With Rondo and Jeff Green shipped out, trade ideas are running thin as the Feb 19 deadline approaches.

No doubt Ainge would love to shed an expiring contract or two in the form of Brandon Bass, Tayshaun Prince or Marcus Thornton. However, contenders have yet to come calling for the services of Boston’s veteran pieces. But maybe Ainge can use one of those contracts — along with one of his accumulated draft picks — to add a young talent that’s potentially now available.

JAZZ GET: Brandon Bass and Clippers 2015 first-round pick

CELTICS GET: Enes Kanter

Bass is in this deal simply to make the money match, but it achieves Ainge’s goal of moving an expiring veteran. The important part of the deal, however, is Kanter’s contract. He too is expiring at season’s end and there is no chance the Celtics would risk sending a first-rounder to Utah without assurance that Kanter has interest in remaining in Boston.

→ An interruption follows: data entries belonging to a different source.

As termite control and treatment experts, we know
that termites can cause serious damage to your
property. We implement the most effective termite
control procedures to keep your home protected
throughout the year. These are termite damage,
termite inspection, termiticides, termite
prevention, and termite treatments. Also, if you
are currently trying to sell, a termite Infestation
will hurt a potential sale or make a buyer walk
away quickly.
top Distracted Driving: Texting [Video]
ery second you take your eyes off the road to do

For the sake of making the trade idea work, let’s say Kanter approves of being a Celtic past 2015.

Tyler Zeller (9.6 points, 5.5 rebounds) has had a solid season, but he is certainly not the starting center of the future. Kanter, who recently told reporters that he hopes to be traded, has the potential to be a valuable piece long-term. The former No. 3 overall pick is averaging 13.8 points and 7.8 rebounds while playing 27.1 minutes per game so far this season — those numbers would be an immediate upgrade at the center spot.

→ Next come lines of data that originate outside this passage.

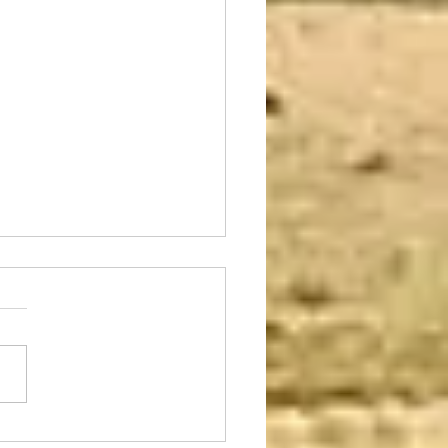
to Leave Right Now!
 Do I Take With Me?
of us have faced this dilemma
 time or another in our lives.
ed one has been seriously
d, become critically ill or...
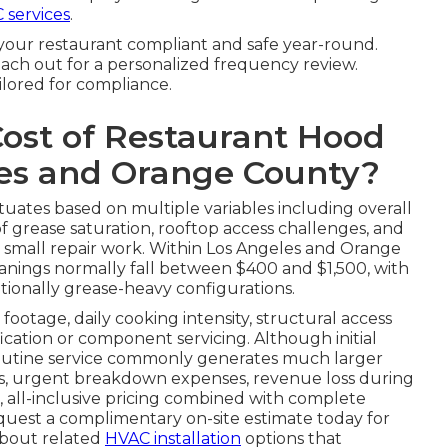
 services
.
your restaurant compliant and safe year-round.
ach out for a personalized frequency review.
ilored for compliance.
Cost of Restaurant Hood
les and Orange County?
tuates based on multiple variables including overall
f grease saturation, rooftop access challenges, and
r small repair work. Within Los Angeles and Orange
nings normally fall between $400 and $1,500, with
tionally grease-heavy configurations.
footage, daily cooking intensity, structural access
fication or component servicing. Although initial
routine service commonly generates much larger
tes, urgent breakdown expenses, revenue loss during
, all-inclusive pricing combined with complete
quest a complimentary on-site estimate today for
 about related
HVAC installation
options that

Kanter is still just 22-years old, though. Ainge’s hope in making the deal would be that his new young big would make a smooth transition to Boston and continue to grow his numbers in upcoming seasons. There’s a risk involved for the Celtics in giving up a first-round pick, but the risk could prove worth the reward if Kanter develops into Boston’s future center. After all, Ainge didn’t accumulate all these picks to use each of them. At some point some of them have to be moved for talent that can provide an instant impact.